After your latest update, running cbScanpy on the same loom file fails with the following error:

... storing 'featuretype' as categorical
Traceback (most recent call last):
  File "/cluster/home/mspeir/miniconda3/bin/cbScanpy", line 10, in <module>
    sys.exit(cbScanpyCli())
  File "/cluster/home/mspeir/miniconda3/lib/python3.6/site-packages/cellbrowser/cellbrowser.py", line 3748, in cbScanpyCli
    adata = cbScanpy(matrixFname, confFname, figDir, logFname, matrixOutFname)
  File "/cluster/home/mspeir/miniconda3/lib/python3.6/site-packages/cellbrowser/cellbrowser.py", line 3532, in cbScanpy
    sc.pl.violin(adata, ['n_genes', 'n_counts', 'percent_mito'], jitter=0.4, multi_panel=True)
  File "/cluster/home/mspeir/miniconda3/lib/python3.6/site-packages/scanpy/plotting/_anndata.py", line 622, in violin
    'Did not find {} in adata.obs_keys().'.format(key))
ValueError: Either use observation keys or variable names, but do not mix. Did not find n_counts in adata.obs_keys().

Command:

cbScanpy -o cbScanpyOut_pancreas_aging_loom_v2 -s -n HCA_Pancreas_Aging_Loom -e Single_cell_transcriptome_analysis_of_human_pancreas.loom 

Input file:

/hive/users/mspeir/cellbrowserTest/pancreas/new_metadata_test/matrix_files/Single_cell_transcriptome_analysis_of_human_pancreas.loom 
maximilianh commented 5 years ago

Ah, darn, I thought this change wouldn't affect the import... looking...

matthewspeir commented 5 years ago

Thanks for looking into it, Max!

maximilianh commented 5 years ago

No need for thanking, Brian Lee is not listening and I messed it up... :)

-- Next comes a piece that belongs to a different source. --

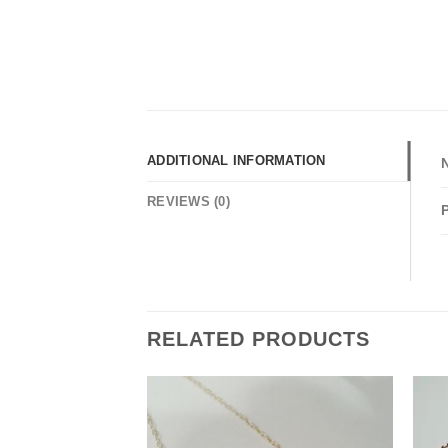
ADDITIONAL INFORMATION
REVIEWS (0)
RELATED PRODUCTS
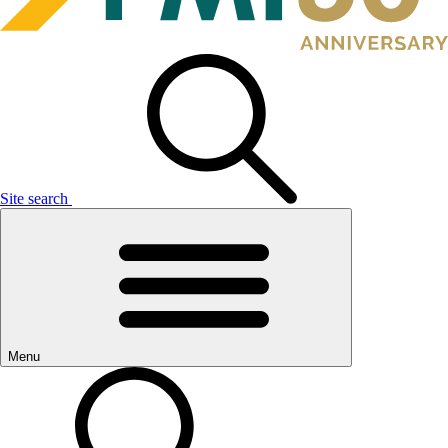
Site search
Menu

maximilianh commented 5 years ago

OK, should be fixed, release 0.4.53, thanks!

On Mon, Mar 11, 2019 at 8:07 PM Maximilian Haeussler maximilianh@gmail.com wrote:

No need for thanking, Brian Lee is not listening and I messed it up... :)

matthewspeir commented 5 years ago

I think we can close this now. I can confirm that the meta.tsv contains the metadata from the input loom file.